- **Stated problem**: Reproduce every line of the entries below word for word, leaving nothing out.

___ Exercise material ___

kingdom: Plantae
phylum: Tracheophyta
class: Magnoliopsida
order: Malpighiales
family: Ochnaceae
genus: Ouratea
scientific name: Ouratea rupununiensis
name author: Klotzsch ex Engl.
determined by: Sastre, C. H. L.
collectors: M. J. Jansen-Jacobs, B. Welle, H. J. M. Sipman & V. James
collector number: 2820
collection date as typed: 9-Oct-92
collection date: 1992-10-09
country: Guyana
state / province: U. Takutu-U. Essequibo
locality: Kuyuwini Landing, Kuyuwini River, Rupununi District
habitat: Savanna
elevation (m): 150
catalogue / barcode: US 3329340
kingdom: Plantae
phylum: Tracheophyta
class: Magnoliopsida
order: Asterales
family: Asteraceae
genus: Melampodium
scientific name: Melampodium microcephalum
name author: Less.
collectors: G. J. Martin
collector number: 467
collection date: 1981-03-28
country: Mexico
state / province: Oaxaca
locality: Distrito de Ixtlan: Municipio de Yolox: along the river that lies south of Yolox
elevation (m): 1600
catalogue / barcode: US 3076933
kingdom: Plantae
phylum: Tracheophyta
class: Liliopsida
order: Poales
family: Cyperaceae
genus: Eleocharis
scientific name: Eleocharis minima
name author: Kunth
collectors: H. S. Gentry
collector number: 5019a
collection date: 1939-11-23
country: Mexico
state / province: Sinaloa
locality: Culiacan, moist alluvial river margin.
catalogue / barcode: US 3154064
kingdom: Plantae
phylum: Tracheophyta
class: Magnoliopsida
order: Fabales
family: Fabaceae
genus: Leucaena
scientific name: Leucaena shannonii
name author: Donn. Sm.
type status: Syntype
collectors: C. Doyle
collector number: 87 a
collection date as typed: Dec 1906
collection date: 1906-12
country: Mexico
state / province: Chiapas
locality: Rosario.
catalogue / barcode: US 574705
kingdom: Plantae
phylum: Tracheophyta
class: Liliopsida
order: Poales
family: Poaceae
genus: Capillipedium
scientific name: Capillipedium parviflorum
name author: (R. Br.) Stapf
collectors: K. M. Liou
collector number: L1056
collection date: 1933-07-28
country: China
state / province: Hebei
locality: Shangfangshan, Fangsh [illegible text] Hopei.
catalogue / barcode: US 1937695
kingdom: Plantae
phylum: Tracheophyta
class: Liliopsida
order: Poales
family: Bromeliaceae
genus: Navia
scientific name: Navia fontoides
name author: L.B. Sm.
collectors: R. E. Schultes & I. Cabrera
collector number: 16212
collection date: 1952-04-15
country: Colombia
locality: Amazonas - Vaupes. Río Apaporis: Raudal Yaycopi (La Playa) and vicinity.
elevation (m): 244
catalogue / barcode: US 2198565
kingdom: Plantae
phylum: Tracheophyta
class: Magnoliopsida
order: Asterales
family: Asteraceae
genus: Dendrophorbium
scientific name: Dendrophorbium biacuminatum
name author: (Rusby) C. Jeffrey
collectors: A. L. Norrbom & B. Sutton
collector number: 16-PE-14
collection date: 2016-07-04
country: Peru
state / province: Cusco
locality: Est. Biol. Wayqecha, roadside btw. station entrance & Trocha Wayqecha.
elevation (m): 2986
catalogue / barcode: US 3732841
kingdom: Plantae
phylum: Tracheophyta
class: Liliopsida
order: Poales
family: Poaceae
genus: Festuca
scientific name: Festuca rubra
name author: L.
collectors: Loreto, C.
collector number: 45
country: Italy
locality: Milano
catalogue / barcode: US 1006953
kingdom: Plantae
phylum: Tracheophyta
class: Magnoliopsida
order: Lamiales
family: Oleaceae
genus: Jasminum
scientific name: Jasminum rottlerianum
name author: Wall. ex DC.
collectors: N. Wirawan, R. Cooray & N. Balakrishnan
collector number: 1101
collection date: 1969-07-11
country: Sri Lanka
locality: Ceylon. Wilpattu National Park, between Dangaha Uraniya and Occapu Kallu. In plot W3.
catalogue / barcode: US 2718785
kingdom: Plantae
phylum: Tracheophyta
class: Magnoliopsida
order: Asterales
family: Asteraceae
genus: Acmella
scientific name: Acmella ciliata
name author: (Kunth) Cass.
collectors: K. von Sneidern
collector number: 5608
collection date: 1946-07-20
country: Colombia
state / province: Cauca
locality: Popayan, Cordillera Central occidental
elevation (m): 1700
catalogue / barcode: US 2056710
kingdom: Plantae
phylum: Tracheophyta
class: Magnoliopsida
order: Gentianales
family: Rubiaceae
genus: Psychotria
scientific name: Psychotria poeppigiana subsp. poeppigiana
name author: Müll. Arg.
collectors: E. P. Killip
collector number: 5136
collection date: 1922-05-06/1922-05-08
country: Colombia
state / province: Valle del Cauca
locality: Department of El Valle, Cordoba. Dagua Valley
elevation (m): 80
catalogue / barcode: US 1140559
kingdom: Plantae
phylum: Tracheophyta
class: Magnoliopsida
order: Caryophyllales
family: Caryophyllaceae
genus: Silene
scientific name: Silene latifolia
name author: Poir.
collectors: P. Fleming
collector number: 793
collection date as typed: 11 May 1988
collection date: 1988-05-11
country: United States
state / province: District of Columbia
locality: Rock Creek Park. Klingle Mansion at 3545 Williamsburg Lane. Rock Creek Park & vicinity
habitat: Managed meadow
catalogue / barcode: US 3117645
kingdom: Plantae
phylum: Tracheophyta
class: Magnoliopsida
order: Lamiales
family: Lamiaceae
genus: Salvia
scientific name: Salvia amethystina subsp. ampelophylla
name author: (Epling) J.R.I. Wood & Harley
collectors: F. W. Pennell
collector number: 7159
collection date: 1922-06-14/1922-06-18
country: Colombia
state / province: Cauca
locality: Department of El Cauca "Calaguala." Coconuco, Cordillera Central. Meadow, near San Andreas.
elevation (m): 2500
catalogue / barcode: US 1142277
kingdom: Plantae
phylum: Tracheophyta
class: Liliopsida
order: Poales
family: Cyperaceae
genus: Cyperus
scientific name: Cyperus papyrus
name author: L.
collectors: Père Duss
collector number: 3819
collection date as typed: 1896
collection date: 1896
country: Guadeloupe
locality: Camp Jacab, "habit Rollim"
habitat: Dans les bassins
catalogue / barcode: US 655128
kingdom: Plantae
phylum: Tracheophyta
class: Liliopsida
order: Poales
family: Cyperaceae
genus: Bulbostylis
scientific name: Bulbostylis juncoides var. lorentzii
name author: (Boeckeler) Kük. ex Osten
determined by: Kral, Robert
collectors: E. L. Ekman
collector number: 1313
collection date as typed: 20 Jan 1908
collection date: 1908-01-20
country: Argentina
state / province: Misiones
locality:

___

- **Finished answer**:
kingdom: Plantae
phylum: Tracheophyta
class: Magnoliopsida
order: Malpighiales
family: Ochnaceae
genus: Ouratea
scientific name: Ouratea rupununiensis
name author: Klotzsch ex Engl.
determined by: Sastre, C. H. L.
collectors: M. J. Jansen-Jacobs, B. Welle, H. J. M. Sipman & V. James
collector number: 2820
collection date as typed: 9-Oct-92
collection date: 1992-10-09
country: Guyana
state / province: U. Takutu-U. Essequibo
locality: Kuyuwini Landing, Kuyuwini River, Rupununi District
habitat: Savanna
elevation (m): 150
catalogue / barcode: US 3329340
kingdom: Plantae
phylum: Tracheophyta
class: Magnoliopsida
order: Asterales
family: Asteraceae
genus: Melampodium
scientific name: Melampodium microcephalum
name author: Less.
collectors: G. J. Martin
collector number: 467
collection date: 1981-03-28
country: Mexico
state / province: Oaxaca
locality: Distrito de Ixtlan: Municipio de Yolox: along the river that lies south of Yolox
elevation (m): 1600
catalogue / barcode: US 3076933
kingdom: Plantae
phylum: Tracheophyta
class: Liliopsida
order: Poales
family: Cyperaceae
genus: Eleocharis
scientific name: Eleocharis minima
name author: Kunth
collectors: H. S. Gentry
collector number: 5019a
collection date: 1939-11-23
country: Mexico
state / province: Sinaloa
locality: Culiacan, moist alluvial river margin.
catalogue / barcode: US 3154064
kingdom: Plantae
phylum: Tracheophyta
class: Magnoliopsida
order: Fabales
family: Fabaceae
genus: Leucaena
scientific name: Leucaena shannonii
name author: Donn. Sm.
type status: Syntype
collectors: C. Doyle
collector number: 87 a
collection date as typed: Dec 1906
collection date: 1906-12
country: Mexico
state / province: Chiapas
locality: Rosario.
catalogue / barcode: US 574705
kingdom: Plantae
phylum: Tracheophyta
class: Liliopsida
order: Poales
family: Poaceae
genus: Capillipedium
scientific name: Capillipedium parviflorum
name author: (R. Br.) Stapf
collectors: K. M. Liou
collector number: L1056
collection date: 1933-07-28
country: China
state / province: Hebei
locality: Shangfangshan, Fangsh [illegible text] Hopei.
catalogue / barcode: US 1937695
kingdom: Plantae
phylum: Tracheophyta
class: Liliopsida
order: Poales
family: Bromeliaceae
genus: Navia
scientific name: Navia fontoides
name author: L.B. Sm.
collectors: R. E. Schultes & I. Cabrera
collector number: 16212
collection date: 1952-04-15
country: Colombia
locality: Amazonas - Vaupes. Río Apaporis: Raudal Yaycopi (La Playa) and vicinity.
elevation (m): 244
catalogue / barcode: US 2198565
kingdom: Plantae
phylum: Tracheophyta
class: Magnoliopsida
order: Asterales
family: Asteraceae
genus: Dendrophorbium
scientific name: Dendrophorbium biacuminatum
name author: (Rusby) C. Jeffrey
collectors: A. L. Norrbom & B. Sutton
collector number: 16-PE-14
collection date: 2016-07-04
country: Peru
state / province: Cusco
locality: Est. Biol. Wayqecha, roadside btw. station entrance & Trocha Wayqecha.
elevation (m): 2986
catalogue / barcode: US 3732841
kingdom: Plantae
phylum: Tracheophyta
class: Liliopsida
order: Poales
family: Poaceae
genus: Festuca
scientific name: Festuca rubra
name author: L.
collectors: Loreto, C.
collector number: 45
country: Italy
locality: Milano
catalogue / barcode: US 1006953
kingdom: Plantae
phylum: Tracheophyta
class: Magnoliopsida
order: Lamiales
family: Oleaceae
genus: Jasminum
scientific name: Jasminum rottlerianum
name author: Wall. ex DC.
collectors: N. Wirawan, R. Cooray & N. Balakrishnan
collector number: 1101
collection date: 1969-07-11
country: Sri Lanka
locality: Ceylon. Wilpattu National Park, between Dangaha Uraniya and Occapu Kallu. In plot W3.
catalogue / barcode: US 2718785
kingdom: Plantae
phylum: Tracheophyta
class: Magnoliopsida
order: Asterales
family: Asteraceae
genus: Acmella
scientific name: Acmella ciliata
name author: (Kunth) Cass.
collectors: K. von Sneidern
collector number: 5608
collection date: 1946-07-20
country: Colombia
state / province: Cauca
locality: Popayan, Cordillera Central occidental
elevation (m): 1700
catalogue / barcode: US 2056710
kingdom: Plantae
phylum: Tracheophyta
class: Magnoliopsida
order: Gentianales
family: Rubiaceae
genus: Psychotria
scientific name: Psychotria poeppigiana subsp. poeppigiana
name author: Müll. Arg.
collectors: E. P. Killip
collector number: 5136
collection date: 1922-05-06/1922-05-08
country: Colombia
state / province: Valle del Cauca
locality: Department of El Valle, Cordoba. Dagua Valley
elevation (m): 80
catalogue / barcode: US 1140559
kingdom: Plantae
phylum: Tracheophyta
class: Magnoliopsida
order: Caryophyllales
family: Caryophyllaceae
genus: Silene
scientific name: Silene latifolia
name author: Poir.
collectors: P. Fleming
collector number: 793
collection date as typed: 11 May 1988
collection date: 1988-05-11
country: United States
state / province: District of Columbia
locality: Rock Creek Park. Klingle Mansion at 3545 Williamsburg Lane. Rock Creek Park & vicinity
habitat: Managed meadow
catalogue / barcode: US 3117645
kingdom: Plantae
phylum: Tracheophyta
class: Magnoliopsida
order: Lamiales
family: Lamiaceae
genus: Salvia
scientific name: Salvia amethystina subsp. ampelophylla
name author: (Epling) J.R.I. Wood & Harley
collectors: F. W. Pennell
collector number: 7159
collection date: 1922-06-14/1922-06-18
country: Colombia
state / province: Cauca
locality: Department of El Cauca "Calaguala." Coconuco, Cordillera Central. Meadow, near San Andreas.
elevation (m): 2500
catalogue / barcode: US 1142277
kingdom: Plantae
phylum: Tracheophyta
class: Liliopsida
order: Poales
family: Cyperaceae
genus: Cyperus
scientific name: Cyperus papyrus
name author: L.
collectors: Père Duss
collector number: 3819
collection date as typed: 1896
collection date: 1896
country: Guadeloupe
locality: Camp Jacab, "habit Rollim"
habitat: Dans les bassins
catalogue / barcode: US 655128
kingdom: Plantae
phylum: Tracheophyta
class: Liliopsida
order: Poales
family: Cyperaceae
genus: Bulbostylis
scientific name: Bulbostylis juncoides var. lorentzii
name author: (Boeckeler) Kük. ex Osten
determined by: Kral, Robert
collectors: E. L. Ekman
collector number: 1313
collection date as typed: 20 Jan 1908
collection date: 1908-01-20
country: Argentina
state / province: Misiones
locality:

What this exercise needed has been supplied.